Efficient computation of the nearest point projection in Banach spaces

Question

Given a strictly convex and reflexive Banach space $(X,\|\cdot\|)$ and a closed subspace $M$, the metric projection is defined as $$X\to M,\qquad x\mapsto \mathrm{argmin}_{y\in M} \|x-y\|.$$ I am particularly interested in the case where at least $M$ is finite dimensional.
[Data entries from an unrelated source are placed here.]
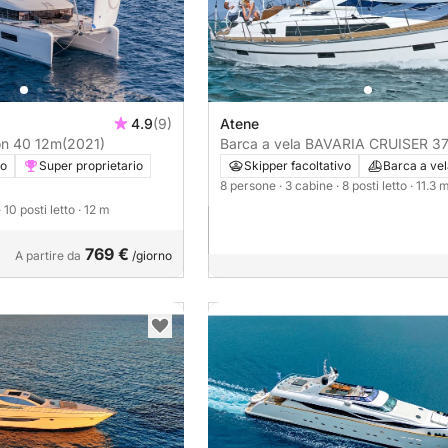
4.9
(9)
Atene
n 40 12m
(2021)
Barca a vela BAVARIA CRUISER 3
11m
vo
Super proprietario
Skipper facoltativo
Barca a ve
8 persone
· 3 cabine
· 8 posti letto
· 11.3 
· 10 posti letto
· 12 m
769 €
A partire da
/giorno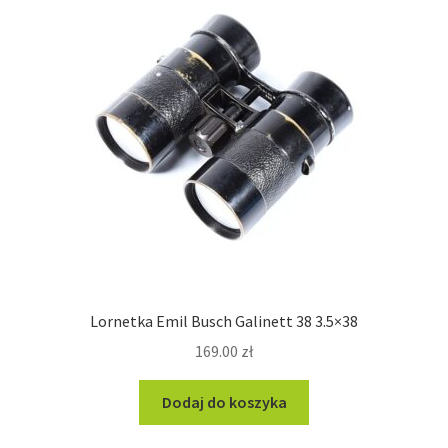
Lornetka Emil Busch Galinett 38 3.5×38
169.00
zł
Dodaj do koszyka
Is there an efficent way to actually calculate the metric projection, i.e. to solve the minimisation problem $$\begin{cases}\min \|x-y\| & \\ y\in M\end{cases}$$ where $x$ and $M$ are given?

Answer 1

I think that with this kind of generality it is impossible to give a standard formula to explicitly calculate a minimizer. However, there is a condition on the minimizer $y_0$ for the problem with a given $x_0$ that is:

$d(x_0,M)=||x_0-y_0||= \max \{ f(x_0):f\in M^\perp, ||f||\le1\}$

with $M^\perp=\{f\in X^*:f(m)=0 \quad\forall m\in M \}$. This is a beautiful application of convex analysis and one can find it on Brezis "Functional Analysis, Sobolev Spaces and partial Differential Equations" - chapter 1 (the equality $d(x_0,M)= \max \{ f(x_0):f\in M^\perp,||f||\le1\}$ holds in general if $X$ is just a normed vector space and $M$ need not to be closed). So with an explicit point $x_0$ and a specific norm, one finds a condition on $y_0$.

An example is in the case of $M=\ker g $ for some $g\in X^*$; then $M^\perp=(\ker g)^\perp=\{\text{linear span of } g\}$ and thus $d(x_0,M)=\bigg|\frac {1}{||g||}g(x_0)\bigg|$, that is fairly explicit.

This extends in case of $X$ that is $n$-dimensional and $M=\ker A$ with $A:X\to X$ linear. Writing $A(v)=(A^1(v),...,A^n(v))\in X$ with $A^i\in X^*$, then $M=\ker A=\ker A^1\cap ...\cap\ker A^n $ and $M^\perp=(\ker A^1)^\perp+ ...+(\ker A^n)^\perp=\{\text{linear span of }A^1,...,A^n\}$. Hence $d(x_0,M)=\max\{\sum_{i=1}^{n}\alpha_iA^i(x_0):||\sum_{i=1}^{n}\alpha_iA^i||\le 1\}$ and one can maximize the function $\sum_{i=1}^{n}\alpha_iA^i(x_0)$ as a function of $\alpha_1,...,\alpha_n$ under the constraint $||\sum_{i=1}^{n}\alpha_iA^i||\le 1$.